You are right, to some extent, that fretting over the bossy La Leche lady is a luxury of posh mothers like us. But American mothering is aspirational. Whatever we do (or think we have to do) for our children trickles down the social classes. When the Department of Health and Human Services launched its National Breast-Feeding Awareness Campaign, telling mothers they had to inform their employers that they needed to “take breaks throughout the day” to pump milk in a “clean quiet place,” they were not taking into account how that would make a new mother feel if she were, say, a waitress, or a home health care aide, or a bus driver. I would argue that it’s our responsibility to protect the less rich from this kind of guilt-inducing nonsense.
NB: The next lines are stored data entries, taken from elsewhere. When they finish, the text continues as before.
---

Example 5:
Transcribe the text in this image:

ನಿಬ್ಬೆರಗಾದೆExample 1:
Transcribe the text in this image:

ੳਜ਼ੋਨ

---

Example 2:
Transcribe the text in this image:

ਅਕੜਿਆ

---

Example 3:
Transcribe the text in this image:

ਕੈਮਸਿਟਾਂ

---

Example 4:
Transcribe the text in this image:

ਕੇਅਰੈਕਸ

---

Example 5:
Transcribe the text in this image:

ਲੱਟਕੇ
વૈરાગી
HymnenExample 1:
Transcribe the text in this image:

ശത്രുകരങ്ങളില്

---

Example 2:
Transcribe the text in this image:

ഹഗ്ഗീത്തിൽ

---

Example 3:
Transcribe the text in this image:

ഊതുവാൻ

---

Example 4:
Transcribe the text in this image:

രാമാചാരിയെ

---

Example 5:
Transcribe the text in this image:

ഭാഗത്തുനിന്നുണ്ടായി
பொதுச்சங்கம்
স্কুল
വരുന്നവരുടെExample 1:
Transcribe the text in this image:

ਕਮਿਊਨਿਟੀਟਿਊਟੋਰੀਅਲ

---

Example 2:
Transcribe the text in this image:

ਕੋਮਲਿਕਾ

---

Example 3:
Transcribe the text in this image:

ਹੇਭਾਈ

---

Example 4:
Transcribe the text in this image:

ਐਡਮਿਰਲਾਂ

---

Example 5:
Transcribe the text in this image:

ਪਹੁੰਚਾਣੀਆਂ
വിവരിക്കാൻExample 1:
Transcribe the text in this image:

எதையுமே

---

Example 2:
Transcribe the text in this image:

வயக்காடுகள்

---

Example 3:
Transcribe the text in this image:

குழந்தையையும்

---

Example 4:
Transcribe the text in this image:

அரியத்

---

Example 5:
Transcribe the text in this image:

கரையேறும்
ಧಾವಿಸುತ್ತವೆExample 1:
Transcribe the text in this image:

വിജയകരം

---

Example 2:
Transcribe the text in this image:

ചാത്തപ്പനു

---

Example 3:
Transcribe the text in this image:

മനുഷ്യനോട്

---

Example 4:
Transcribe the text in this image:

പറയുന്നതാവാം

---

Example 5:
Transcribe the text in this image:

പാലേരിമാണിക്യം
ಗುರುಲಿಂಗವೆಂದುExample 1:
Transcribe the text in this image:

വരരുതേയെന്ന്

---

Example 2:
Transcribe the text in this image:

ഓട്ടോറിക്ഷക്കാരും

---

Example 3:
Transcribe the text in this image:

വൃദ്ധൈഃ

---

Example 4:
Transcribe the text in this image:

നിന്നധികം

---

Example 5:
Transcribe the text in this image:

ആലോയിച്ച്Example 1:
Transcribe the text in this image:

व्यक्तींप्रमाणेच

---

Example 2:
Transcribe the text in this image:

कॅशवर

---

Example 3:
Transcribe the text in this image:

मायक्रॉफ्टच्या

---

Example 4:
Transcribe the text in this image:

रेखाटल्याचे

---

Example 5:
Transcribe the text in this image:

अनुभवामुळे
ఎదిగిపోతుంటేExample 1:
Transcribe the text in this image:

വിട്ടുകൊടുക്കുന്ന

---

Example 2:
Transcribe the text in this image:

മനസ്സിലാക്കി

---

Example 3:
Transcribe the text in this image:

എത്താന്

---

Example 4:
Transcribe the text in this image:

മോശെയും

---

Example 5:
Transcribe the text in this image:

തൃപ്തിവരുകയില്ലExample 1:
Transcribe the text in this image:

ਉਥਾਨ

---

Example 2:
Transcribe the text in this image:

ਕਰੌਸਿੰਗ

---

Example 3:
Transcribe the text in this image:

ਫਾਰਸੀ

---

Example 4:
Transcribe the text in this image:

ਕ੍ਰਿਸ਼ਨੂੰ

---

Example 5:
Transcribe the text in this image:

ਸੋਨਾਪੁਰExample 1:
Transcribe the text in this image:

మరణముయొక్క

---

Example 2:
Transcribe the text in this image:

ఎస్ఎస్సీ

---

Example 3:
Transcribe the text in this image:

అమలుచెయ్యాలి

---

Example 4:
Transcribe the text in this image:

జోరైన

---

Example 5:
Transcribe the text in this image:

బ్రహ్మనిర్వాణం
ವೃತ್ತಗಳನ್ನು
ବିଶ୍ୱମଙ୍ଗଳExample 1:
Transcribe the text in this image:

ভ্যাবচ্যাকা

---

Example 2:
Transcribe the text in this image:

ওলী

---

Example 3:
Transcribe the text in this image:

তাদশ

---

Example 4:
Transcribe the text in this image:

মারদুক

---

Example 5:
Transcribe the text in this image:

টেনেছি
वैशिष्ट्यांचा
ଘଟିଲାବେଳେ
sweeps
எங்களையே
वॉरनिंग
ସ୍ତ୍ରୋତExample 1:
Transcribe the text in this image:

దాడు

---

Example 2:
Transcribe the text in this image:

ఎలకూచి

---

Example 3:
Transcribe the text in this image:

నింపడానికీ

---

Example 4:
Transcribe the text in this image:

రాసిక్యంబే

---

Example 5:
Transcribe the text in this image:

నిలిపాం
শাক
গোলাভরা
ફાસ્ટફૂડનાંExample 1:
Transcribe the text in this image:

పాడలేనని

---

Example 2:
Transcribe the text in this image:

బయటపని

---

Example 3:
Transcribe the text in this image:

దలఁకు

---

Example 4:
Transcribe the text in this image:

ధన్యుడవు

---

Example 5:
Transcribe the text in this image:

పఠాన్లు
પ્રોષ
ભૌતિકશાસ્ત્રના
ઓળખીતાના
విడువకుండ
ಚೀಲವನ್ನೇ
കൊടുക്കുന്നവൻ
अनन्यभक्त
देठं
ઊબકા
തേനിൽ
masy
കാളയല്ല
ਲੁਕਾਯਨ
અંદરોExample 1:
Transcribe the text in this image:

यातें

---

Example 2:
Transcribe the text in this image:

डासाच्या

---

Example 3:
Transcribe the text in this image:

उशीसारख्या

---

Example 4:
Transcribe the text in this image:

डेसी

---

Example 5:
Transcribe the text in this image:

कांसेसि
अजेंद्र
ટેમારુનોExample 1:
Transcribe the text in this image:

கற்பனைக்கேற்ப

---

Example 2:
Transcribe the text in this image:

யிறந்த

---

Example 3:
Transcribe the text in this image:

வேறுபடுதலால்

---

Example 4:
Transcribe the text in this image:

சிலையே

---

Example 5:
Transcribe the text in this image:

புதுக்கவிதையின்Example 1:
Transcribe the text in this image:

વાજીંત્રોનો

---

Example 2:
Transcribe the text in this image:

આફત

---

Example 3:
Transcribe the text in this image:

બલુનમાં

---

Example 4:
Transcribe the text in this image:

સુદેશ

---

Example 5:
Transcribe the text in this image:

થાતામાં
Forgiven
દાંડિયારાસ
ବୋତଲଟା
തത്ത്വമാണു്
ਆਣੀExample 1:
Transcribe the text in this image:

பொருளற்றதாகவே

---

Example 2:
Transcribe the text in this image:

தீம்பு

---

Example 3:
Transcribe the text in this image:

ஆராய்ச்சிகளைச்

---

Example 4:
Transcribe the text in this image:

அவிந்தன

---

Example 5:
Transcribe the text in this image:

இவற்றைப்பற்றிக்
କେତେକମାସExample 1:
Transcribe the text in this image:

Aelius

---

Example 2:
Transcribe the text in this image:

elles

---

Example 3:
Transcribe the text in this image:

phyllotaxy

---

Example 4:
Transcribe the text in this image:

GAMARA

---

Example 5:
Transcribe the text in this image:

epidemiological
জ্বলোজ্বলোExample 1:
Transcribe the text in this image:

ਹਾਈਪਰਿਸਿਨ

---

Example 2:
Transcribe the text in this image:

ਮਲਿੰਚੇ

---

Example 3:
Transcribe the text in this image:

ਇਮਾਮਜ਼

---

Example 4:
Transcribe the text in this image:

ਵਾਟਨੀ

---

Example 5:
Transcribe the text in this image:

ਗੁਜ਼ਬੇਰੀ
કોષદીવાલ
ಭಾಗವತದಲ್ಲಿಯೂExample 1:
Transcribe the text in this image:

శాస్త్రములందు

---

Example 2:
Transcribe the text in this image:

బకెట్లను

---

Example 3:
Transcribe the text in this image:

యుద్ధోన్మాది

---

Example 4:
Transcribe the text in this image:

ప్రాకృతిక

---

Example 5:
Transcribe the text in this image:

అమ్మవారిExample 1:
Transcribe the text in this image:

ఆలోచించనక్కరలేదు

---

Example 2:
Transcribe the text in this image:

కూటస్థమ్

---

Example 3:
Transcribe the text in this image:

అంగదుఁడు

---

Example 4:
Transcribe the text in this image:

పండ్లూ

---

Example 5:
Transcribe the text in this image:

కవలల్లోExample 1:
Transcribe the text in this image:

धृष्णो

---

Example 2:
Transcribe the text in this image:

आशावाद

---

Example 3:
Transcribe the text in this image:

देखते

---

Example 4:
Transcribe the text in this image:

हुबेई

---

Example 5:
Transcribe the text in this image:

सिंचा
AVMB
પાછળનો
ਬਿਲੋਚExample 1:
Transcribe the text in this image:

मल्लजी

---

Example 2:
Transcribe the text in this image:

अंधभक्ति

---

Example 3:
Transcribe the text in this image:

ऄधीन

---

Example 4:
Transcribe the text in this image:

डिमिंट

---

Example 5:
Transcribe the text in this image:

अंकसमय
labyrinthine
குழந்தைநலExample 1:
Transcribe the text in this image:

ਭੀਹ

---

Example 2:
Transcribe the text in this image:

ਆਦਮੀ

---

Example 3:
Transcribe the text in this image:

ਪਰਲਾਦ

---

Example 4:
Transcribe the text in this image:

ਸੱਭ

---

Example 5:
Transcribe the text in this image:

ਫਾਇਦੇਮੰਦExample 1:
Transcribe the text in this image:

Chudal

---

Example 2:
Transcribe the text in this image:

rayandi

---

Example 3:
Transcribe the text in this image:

And even mothers unconcerned with La Leche or personal chefs for their toddlers pick up the message that good parenting requires constant engagement. Even as women have flooded the workforce, time-use studies show they spend at least as much or even more time with their children than women did in the Draper age. In fact, one study found that since 1995, women have almost doubled the amount of time they spend directly caring for their children to 21.2 hours a week

Dahlia Lithwick and Jan Rodak make this point in their Slate story last week on the ginned-up “war on women.” We talk about men’s battles as being centered around “freedom” and women’s as centered around “choice.” My choice to work versus my choice to breast-feed; my choice to have a coffee with a friend versus my choice to spend another hour teaching my child the alphabet. It’s a pretty brutal construction, and as Lithwick and Rodak wrote, you can almost hear the faint “unfortunate” before the word no matter what I choose. At least Badinter helps us lower the stakes on some of these “choices.”